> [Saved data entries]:
★ ★ ★ ★ ★ ★ ★

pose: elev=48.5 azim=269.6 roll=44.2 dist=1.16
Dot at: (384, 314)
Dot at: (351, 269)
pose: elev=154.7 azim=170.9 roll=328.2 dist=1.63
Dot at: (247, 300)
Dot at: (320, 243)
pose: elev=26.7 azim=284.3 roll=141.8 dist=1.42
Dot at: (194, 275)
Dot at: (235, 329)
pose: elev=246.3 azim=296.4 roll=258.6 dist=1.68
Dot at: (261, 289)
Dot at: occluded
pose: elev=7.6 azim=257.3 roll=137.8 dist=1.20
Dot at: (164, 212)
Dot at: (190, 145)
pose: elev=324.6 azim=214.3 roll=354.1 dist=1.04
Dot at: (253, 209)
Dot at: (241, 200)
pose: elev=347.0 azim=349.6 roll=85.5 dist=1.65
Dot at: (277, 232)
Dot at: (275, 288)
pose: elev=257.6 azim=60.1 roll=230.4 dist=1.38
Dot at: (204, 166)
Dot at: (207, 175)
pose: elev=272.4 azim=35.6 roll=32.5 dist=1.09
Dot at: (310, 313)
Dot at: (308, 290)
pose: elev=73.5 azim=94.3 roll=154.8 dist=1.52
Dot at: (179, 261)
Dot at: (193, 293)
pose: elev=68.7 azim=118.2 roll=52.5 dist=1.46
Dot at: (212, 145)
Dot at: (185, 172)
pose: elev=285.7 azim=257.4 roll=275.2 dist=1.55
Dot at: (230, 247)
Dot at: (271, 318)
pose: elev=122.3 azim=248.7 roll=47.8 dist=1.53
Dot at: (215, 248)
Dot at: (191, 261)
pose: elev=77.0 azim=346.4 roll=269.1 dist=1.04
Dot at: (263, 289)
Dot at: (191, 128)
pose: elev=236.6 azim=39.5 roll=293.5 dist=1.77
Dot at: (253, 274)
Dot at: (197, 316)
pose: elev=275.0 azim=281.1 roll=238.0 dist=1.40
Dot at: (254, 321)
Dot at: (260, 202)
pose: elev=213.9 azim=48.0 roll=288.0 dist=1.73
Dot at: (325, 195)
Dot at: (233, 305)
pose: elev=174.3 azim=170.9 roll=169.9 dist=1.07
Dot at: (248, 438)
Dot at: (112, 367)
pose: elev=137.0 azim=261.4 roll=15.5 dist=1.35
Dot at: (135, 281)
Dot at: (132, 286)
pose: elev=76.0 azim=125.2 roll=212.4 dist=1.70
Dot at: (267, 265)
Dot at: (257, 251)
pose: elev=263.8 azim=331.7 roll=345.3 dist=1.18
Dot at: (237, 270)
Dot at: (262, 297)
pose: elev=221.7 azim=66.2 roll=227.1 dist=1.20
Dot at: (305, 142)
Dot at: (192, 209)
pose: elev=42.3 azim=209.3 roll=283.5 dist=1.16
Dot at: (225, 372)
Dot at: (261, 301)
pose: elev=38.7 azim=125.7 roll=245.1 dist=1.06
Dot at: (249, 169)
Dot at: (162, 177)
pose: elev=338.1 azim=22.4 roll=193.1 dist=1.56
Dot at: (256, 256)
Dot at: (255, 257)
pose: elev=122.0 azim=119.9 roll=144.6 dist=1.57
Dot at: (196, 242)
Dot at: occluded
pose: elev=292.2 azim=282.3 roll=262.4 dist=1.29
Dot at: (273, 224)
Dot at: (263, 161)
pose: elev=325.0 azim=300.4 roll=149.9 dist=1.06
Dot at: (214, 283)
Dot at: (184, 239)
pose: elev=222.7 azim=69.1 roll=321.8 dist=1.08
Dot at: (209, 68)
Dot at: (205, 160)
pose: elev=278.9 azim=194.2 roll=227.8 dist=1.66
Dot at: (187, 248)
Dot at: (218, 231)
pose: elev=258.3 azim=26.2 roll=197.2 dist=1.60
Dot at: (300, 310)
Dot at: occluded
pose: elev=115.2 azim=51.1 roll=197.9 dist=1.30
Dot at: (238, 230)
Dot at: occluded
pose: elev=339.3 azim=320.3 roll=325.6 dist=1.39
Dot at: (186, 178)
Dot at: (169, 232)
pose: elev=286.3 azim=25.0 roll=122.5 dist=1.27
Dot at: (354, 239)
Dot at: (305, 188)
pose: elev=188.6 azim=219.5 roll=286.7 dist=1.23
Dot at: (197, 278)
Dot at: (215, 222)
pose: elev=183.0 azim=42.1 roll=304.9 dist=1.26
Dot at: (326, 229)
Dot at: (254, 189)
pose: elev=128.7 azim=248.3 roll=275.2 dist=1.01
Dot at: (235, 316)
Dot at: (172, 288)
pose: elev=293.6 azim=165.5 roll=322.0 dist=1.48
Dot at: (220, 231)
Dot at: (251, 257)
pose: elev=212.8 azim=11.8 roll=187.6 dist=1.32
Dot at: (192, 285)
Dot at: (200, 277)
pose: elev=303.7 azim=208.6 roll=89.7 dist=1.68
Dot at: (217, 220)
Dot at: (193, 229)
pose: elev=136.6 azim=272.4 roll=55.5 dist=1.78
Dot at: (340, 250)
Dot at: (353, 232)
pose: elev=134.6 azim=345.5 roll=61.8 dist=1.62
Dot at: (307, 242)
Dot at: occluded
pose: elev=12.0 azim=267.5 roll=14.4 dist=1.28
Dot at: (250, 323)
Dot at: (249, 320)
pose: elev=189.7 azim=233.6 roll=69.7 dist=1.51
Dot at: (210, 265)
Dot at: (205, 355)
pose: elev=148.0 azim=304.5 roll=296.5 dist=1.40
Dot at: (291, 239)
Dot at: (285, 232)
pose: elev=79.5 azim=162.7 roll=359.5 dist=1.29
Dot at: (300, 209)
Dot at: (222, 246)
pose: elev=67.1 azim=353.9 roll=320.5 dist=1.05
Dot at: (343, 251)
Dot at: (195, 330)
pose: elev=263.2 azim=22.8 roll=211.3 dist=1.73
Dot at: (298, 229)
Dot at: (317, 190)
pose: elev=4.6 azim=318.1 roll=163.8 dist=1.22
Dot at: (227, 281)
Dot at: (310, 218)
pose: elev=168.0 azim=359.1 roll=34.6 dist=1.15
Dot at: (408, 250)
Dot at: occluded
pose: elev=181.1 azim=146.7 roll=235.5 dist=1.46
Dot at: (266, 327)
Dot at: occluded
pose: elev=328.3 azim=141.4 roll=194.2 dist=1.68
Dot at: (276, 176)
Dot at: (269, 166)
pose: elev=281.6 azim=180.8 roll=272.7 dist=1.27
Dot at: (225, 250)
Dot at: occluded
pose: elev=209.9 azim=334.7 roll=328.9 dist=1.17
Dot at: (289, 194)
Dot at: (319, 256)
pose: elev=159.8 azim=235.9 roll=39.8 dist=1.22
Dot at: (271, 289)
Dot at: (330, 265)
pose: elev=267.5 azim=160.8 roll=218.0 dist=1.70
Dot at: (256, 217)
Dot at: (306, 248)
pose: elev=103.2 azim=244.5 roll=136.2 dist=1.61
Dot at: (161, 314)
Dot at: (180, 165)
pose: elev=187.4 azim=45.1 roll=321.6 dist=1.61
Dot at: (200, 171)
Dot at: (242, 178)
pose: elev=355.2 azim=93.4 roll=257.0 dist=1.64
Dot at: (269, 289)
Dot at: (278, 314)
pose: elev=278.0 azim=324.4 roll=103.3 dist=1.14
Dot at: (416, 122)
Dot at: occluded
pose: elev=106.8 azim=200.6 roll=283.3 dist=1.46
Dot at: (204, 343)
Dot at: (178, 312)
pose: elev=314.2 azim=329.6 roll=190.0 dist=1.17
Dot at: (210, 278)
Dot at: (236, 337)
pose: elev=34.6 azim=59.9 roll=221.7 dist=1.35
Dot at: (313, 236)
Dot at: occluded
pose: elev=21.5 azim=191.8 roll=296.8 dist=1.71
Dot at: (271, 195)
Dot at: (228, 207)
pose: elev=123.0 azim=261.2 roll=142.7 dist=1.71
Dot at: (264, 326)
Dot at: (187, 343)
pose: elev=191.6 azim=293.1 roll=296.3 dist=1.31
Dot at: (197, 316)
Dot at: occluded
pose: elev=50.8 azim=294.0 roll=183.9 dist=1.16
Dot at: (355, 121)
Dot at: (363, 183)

★ ★ ★ ★ ★ ★ ★

> [Problem to work on]: Please rewrite the lines from the line with "pose: elev=26.7 azim=284.3" to the line with "Dot at: (260, 202)", changing every "pose" to "view" and leaving all else untouched.

> [Response for this exercise]:
view: elev=26.7 azim=284.3 roll=141.8 dist=1.42
Dot at: (194, 275)
Dot at: (235, 329)
view: elev=246.3 azim=296.4 roll=258.6 dist=1.68
Dot at: (261, 289)
Dot at: occluded
view: elev=7.6 azim=257.3 roll=137.8 dist=1.20
Dot at: (164, 212)
Dot at: (190, 145)
view: elev=324.6 azim=214.3 roll=354.1 dist=1.04
Dot at: (253, 209)
Dot at: (241, 200)
view: elev=347.0 azim=349.6 roll=85.5 dist=1.65
Dot at: (277, 232)
Dot at: (275, 288)
view: elev=257.6 azim=60.1 roll=230.4 dist=1.38
Dot at: (204, 166)
Dot at: (207, 175)
view: elev=272.4 azim=35.6 roll=32.5 dist=1.09
Dot at: (310, 313)
Dot at: (308, 290)
view: elev=73.5 azim=94.3 roll=154.8 dist=1.52
Dot at: (179, 261)
Dot at: (193, 293)
view: elev=68.7 azim=118.2 roll=52.5 dist=1.46
Dot at: (212, 145)
Dot at: (185, 172)
view: elev=285.7 azim=257.4 roll=275.2 dist=1.55
Dot at: (230, 247)
Dot at: (271, 318)
view: elev=122.3 azim=248.7 roll=47.8 dist=1.53
Dot at: (215, 248)
Dot at: (191, 261)
view: elev=77.0 azim=346.4 roll=269.1 dist=1.04
Dot at: (263, 289)
Dot at: (191, 128)
view: elev=236.6 azim=39.5 roll=293.5 dist=1.77
Dot at: (253, 274)
Dot at: (197, 316)
view: elev=275.0 azim=281.1 roll=238.0 dist=1.40
Dot at: (254, 321)
Dot at: (260, 202)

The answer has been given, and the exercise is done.